Salad au Chevre appears on virtually every restaurant menu around us here. The first couple of times I ordered it I was expecting a large leafy salad with a little goats cheese tossed in. Alas no. It is in reality two or three large hunks of goats cheese on toast placed on a few stray lettuce leaves, sometimes with a scattering of walnuts, and usually with a little honey drizzled over the top. Don’t get me wrong, I’m not really complaining as I love it, but it hardly constitutes a ‘salad’ does it?!

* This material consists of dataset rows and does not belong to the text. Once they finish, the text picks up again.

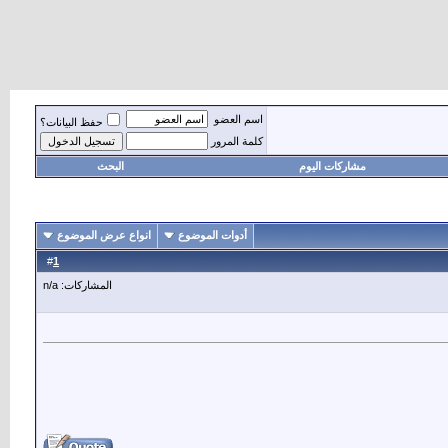
اسم العضو
حفظ البيانات؟
كلمة المرور
مشاركات اليوم
البحث
أدوات الموضوع
انواع عرض الموضوع
1
#
المشاركات: n/a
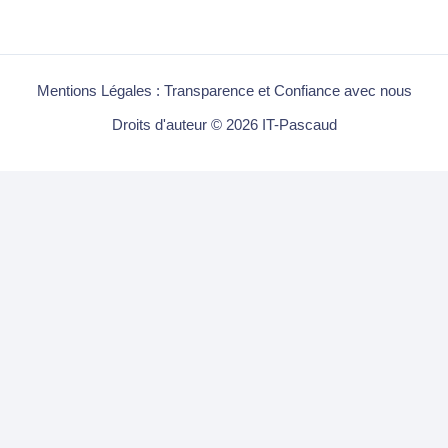
Mentions Légales : Transparence et Confiance avec nous
Droits d'auteur © 2026 IT-Pascaud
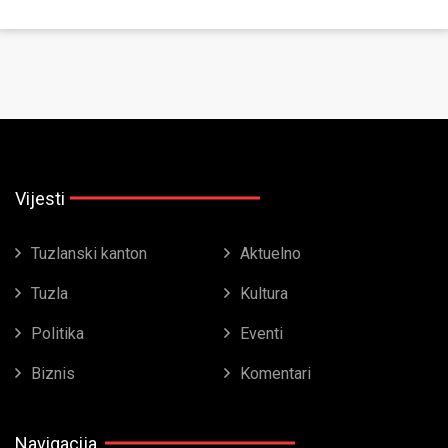
Vijesti
Tuzlanski kanton
Aktuelno
Tuzla
Kultura
Politika
Eventi
Biznis
Komentari
Navigacija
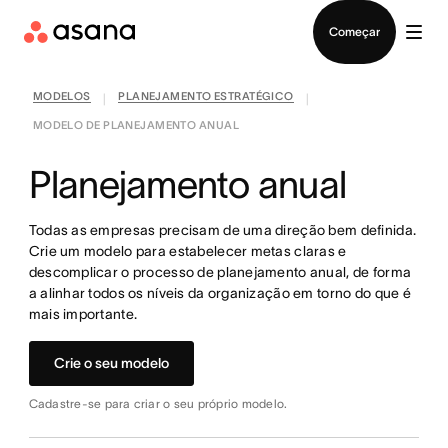
Falar com Vendas
Começar
MODELOS
PLANEJAMENTO ESTRATÉGICO
|
|
MODELO DE PLANEJAMENTO ANUAL
Planejamento anual
Todas as empresas precisam de uma direção bem definida.
Crie um modelo para estabelecer metas claras e
descomplicar o processo de planejamento anual, de forma
a alinhar todos os níveis da organização em torno do que é
mais importante.
Crie o seu modelo
Cadastre-se para criar o seu próprio modelo.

So here’s my compromise on the salad. Lots of salad leaves (I used rocket from the garden), diced beetroot (it’s majorly in season @ Chez Foti right now) and walnuts (picked down the lane a few weeks ago) all tossed in a simple walnut oil and red wine vinegar dressing, with three slices of toasted french bread and goats cheese….and a generous drizzle of honey. Honey in fact from our roof. A few months ago we had three bees nests removed and reaped the sticky benefits with a few jars of honey. So all in all there weren’t too many food miles clocked up in this salad!.

I’m loving our homegrown beetroot. Not only is it exceptionally easy to grow with minimal watering or effort, it just seemed to look after itself, but it’s so sweet and delicious. I’m also finding great use for the leaves and stalks in curries, stir fries and stews, and taking great delight in the pink beetrootie tinge they add!

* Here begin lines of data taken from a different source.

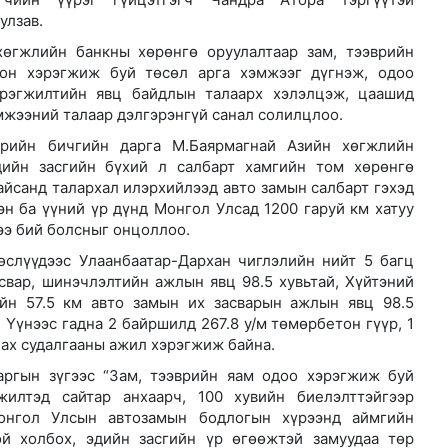
улзав.
хөгжлийн банкны хөрөнгө оруулалтаар зам, тээврийн
лон хэрэгжиж буй төсөл арга хэмжээг дүгнэж, одоо
рэгжилтийн явц байдлын талаарх хэлэлцэж, цаашид
эмжээний талаар дэлгэрэнгүй санал солилцлоо.
рийн бичгийн дарга М.Баярмагнай Азийн хөгжлийн
ийн засгийн бүхий л салбарт хамгийн том хөрөнгө
айсанд талархал илэрхийлээд авто замын салбарт гэхэд
н засвар, шинэчлэлийг бүрэн хийж, хувийн хэвшил рүү м..
эн ба үүний үр дүнд Монгол Улсад 1200 гаруй км хатуу
ээ бий болсныг онцоллоо.
слүүдээс Улаанбаатар-Дархан чиглэлийн нийт 5 багц
асвар, шинэчлэлтийн ажлын явц 98.5 хувьтай, Хүйтэний
ийн 57.5 км авто замын их засварын ажлын явц 98.5
 Үүнээс гадна 2 байршилд 267.8 у/м төмөрбетон гүүр, 1
ах судалгааны ажил хэрэгжиж байна.
аргын зүгээс “Зам, тээврийн яам одоо хэрэгжиж буй
гжилтэд сайтар анхаарч, 100 хувийн биелэлттэйгээр
Монгол Улсын автозамын бодлогын хүрээнд аймгийн
ой холбох, эдийн засгийн үр өгөөжтэй замуудаа төр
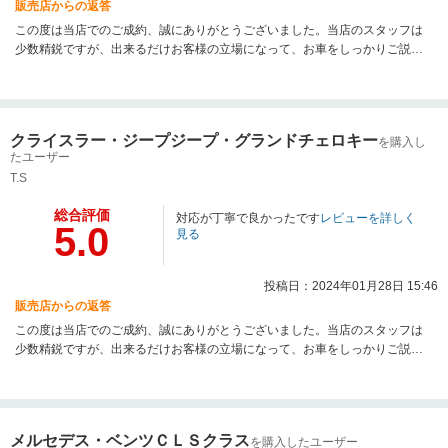
販売店からの返答
この度は当店でのご成約、誠にありがとうございました。当店のスタッフは
少数精鋭ですが、出来るだけお客様の立場になって、お車をしっかりご説明
させて頂いたり、ご試乗頂いて気持ち良くご契約頂ける様に努めておりま
す。お車の事で何かございましたら、何でもお気軽にご相談ください。今後
も良質な中古車を、お求め安い価格で提供できるよう努力してまいりますの
で、次のお買い替えの際も、是非よろしくお願い致します。
クライスラー・ジープジープ・グランドチェロキー
を購入し
たユーザー
T.S
総合評価
対応が丁寧で良かったです
レビューを詳しく
5.0
見る
投稿日：2024年01月28日 15:46
販売店からの返答
この度は当店でのご成約、誠にありがとうございました。当店のスタッフは
少数精鋭ですが、出来るだけお客様の立場になって、お車をしっかりご説明
させて頂いたり、ご試乗頂いて気持ち良くご契約頂ける様に努めておりま
す。お車の事で何かございましたら、何でもお気軽にご相談ください。今後
も良質な中古車を、お求め安い価格で提供できるよう努力してまいりますの
で、次のお買い替えの際も、是非よろしくお願い致します。
メルセデス・ベンツＣＬＳクラス
を購入したユーザー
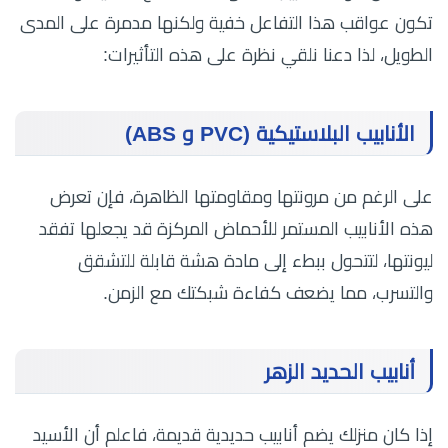
تكون عواقب هذا التفاعل خفية ولكنها مدمرة على المدى
الطويل، لذا دعنا نلقي نظرة على هذه التأثيرات:
الأنابيب البلاستيكية (PVC و ABS)
على الرغم من مرونتها ومقاومتها الظاهرة، فإن تعرض
هذه الأنابيب المستمر للأحماض المركزة قد يجعلها تفقد
ليونتها، لتتحول ببطء إلى مادة هشة قابلة للتشقق
والتسرب، مما يضعف كفاءة شبكتك مع الزمن.
أنابيب الحديد الزهر
إذا كان منزلك يضم أنابيب حديدية قديمة، فاعلم أن الأسيد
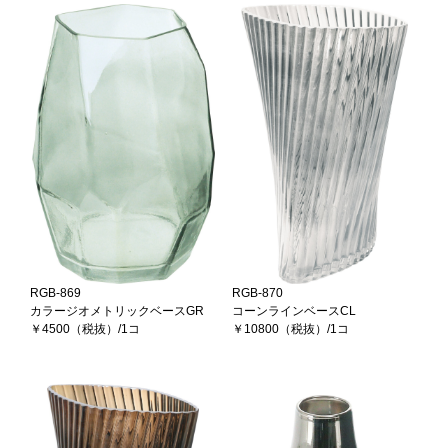
RGB-869
RGB-870
カラージオメトリックベースGR
コーンラインベースCL
￥4500（税抜）/1コ
￥10800（税抜）/1コ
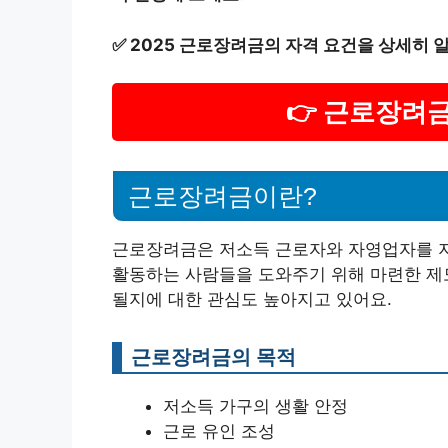
✅
2025 근로장려금의 자격 요건을 상세히 
👉 근로장려
근로장려금이란?
근로장려금은 저소득 근로자와 자영업자를 지
활동하는 사람들을 도와주기 위해 마련한 제도
될지에 대한 관심도 높아지고 있어요.
근로장려금의 목적
저소득 가구의 생활 안정
근로 유인 조성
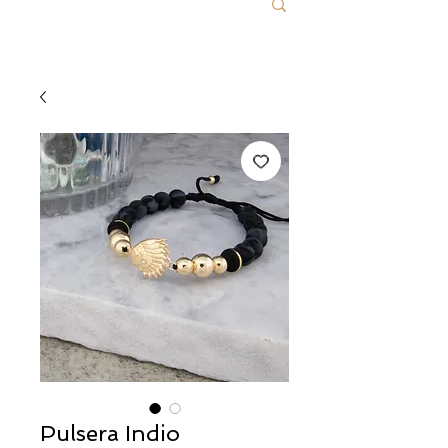
Pulsera Indio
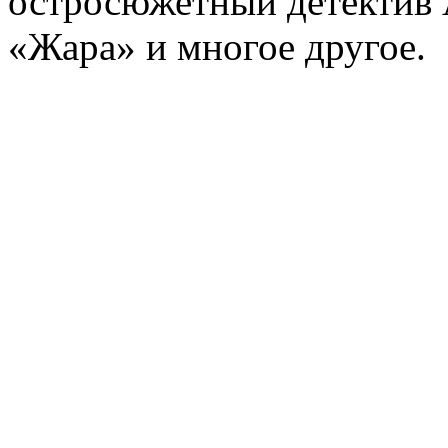
остросюжетный детектив 
«Жара» и многое другое.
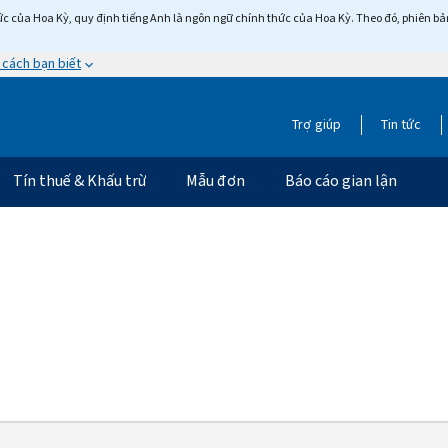
c của Hoa Kỳ, quy định tiếng Anh là ngôn ngữ chính thức của Hoa Kỳ. Theo đó, phiên bản 
 cách bạn biết
Trợ giúp
Tin tức
Tín thuế & Khấu trừ
Mẫu đơn
Báo cáo gian lận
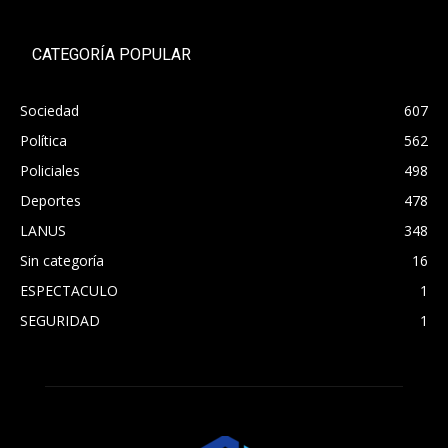
CATEGORÍA POPULAR
Sociedad
607
Política
562
Policiales
498
Deportes
478
LANUS
348
Sin categoría
16
ESPECTACULO
1
SEGURIDAD
1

Local beekeepers removing the bees nests from our roof!

Homegrown rocket & beetroot

For a hearty dinner for two:

6 baby beetroot, or 1 very large full sized

2 very large handfuls of flavoursome baby leaves or rocket, washed

40g of walnuts halves

1 tbsp of red wine vinegar

3 tbsps of walnut oil

salt and freshly ground black pepper

6 slices of good quality french bread or sourdough, cut into 1cm thick slices

a little olive oil

130g of goats cheese (preferably in a log), cut into 12 slices

honey to drizzle

Firstly you need to cook and prepare your beetroot. Place them whole with the skin still on and a few millimetres of the root and stalks attached (this prevents them bleeding out too much colour) in a pan of boiling water.  If you’re using baby beetroot, simmer for about 30 minutes, if full sized for about an hour and a half. When cooked remove from the pan and allow to cool. Slip off the skin, root and stalk – it should all come away very easily. Dice into small even sized pieces.

Now to make your dressing. In a bowl whisk the red wine vinegar, walnut oil, a pinch of salt and a generous grinding of black pepper together.

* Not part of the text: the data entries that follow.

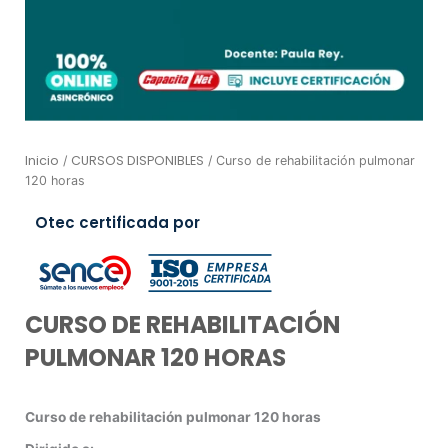
Inicio
CURSOS DISPONIBLES
/
/ Curso de rehabilitación pulmonar
120 horas
Otec certificada por
CURSO DE REHABILITACIÓN
PULMONAR 120 HORAS
Curso de rehabilitación pulmonar 120 horas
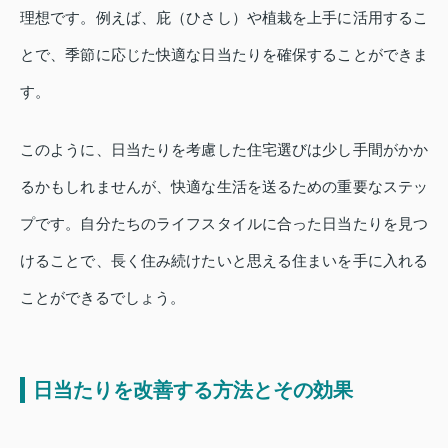
理想です。例えば、庇（ひさし）や植栽を上手に活用するこ
とで、季節に応じた快適な日当たりを確保することができま
す。
このように、日当たりを考慮した住宅選びは少し手間がかか
るかもしれませんが、快適な生活を送るための重要なステッ
プです。自分たちのライフスタイルに合った日当たりを見つ
けることで、長く住み続けたいと思える住まいを手に入れる
ことができるでしょう。
日当たりを改善する方法とその効果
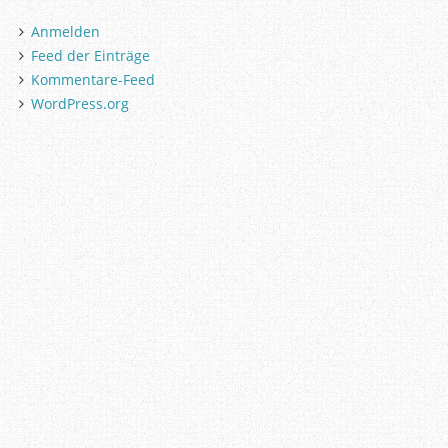
Anmelden
Feed der Einträge
Kommentare-Feed
WordPress.org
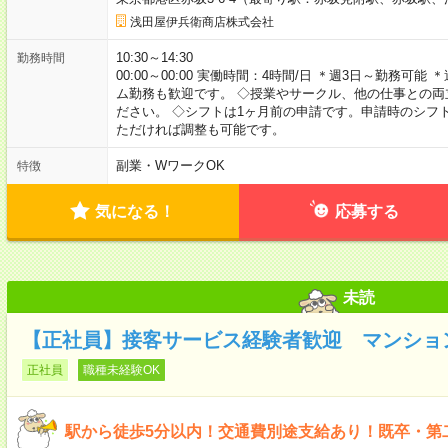
浅田屋伊兵衛商店株式会社
10:30～14:30
勤務時間
00:00～00:00 実働時間：4時間/日 ＊週3日～勤務
ム勤務も歓迎です。 ◇授業やサークル、他の仕事との
ださい。 ◇シフトは1ヶ月前の申請です。申請時のシフ
ただければ調整も可能です。
副業・WワークOK
特徴
気になる！
応募する
未読
【正社員】接客サービス経験者歓迎 マンショ
正社員
職種未経験OK
駅から徒歩5分以内！交通費別途支給あり！既卒・第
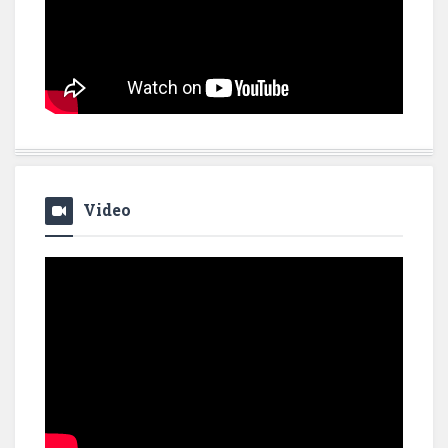
Video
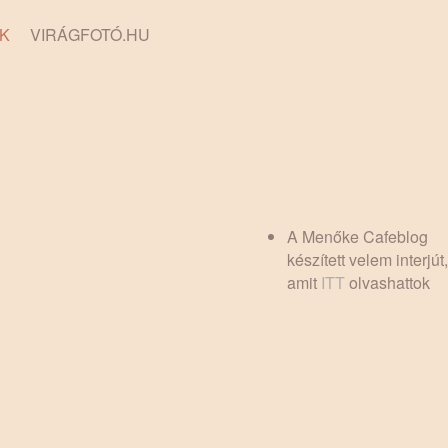
K
VIRÁGFOTÓ.HU
A Menőke Cafeblog
készített velem interjút,
amit
ITT
olvashattok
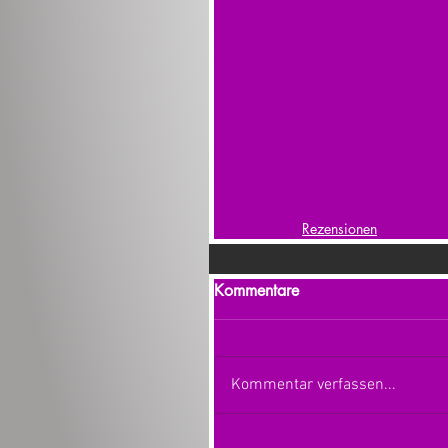
Rezensionen
Kommentare
Kommentar verfassen...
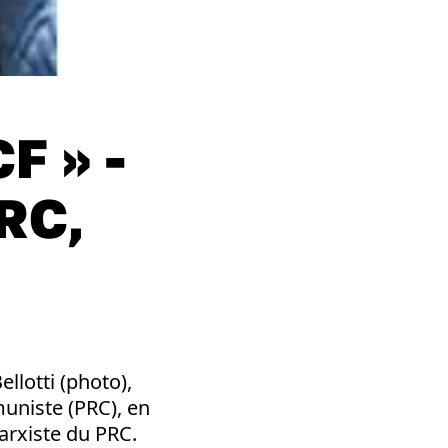
F » -
PRC,
llotti (photo),
uniste (PRC), en
marxiste du PRC.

Grill the bread slices on both sides until slightly golden. Drizzle over a little olive oil and place a couple of slices of the goats cheese on each piece and put back under the grill until the cheese has melted.

Meanwhile place the salad leaves in a bowl with the diced beetroot and walnut halves. Add the dressing and toss lightly together. Lightly as you don’t want the beetroot to stain the leaves too much. I actually tossed the salad leaves and walnuts separately to the beetroot to prevent this!.

Place the salad on a plate with the goats cheese toasts on top. Drizzle a little honey all over, but particularly on the goats cheese. Serve immediately!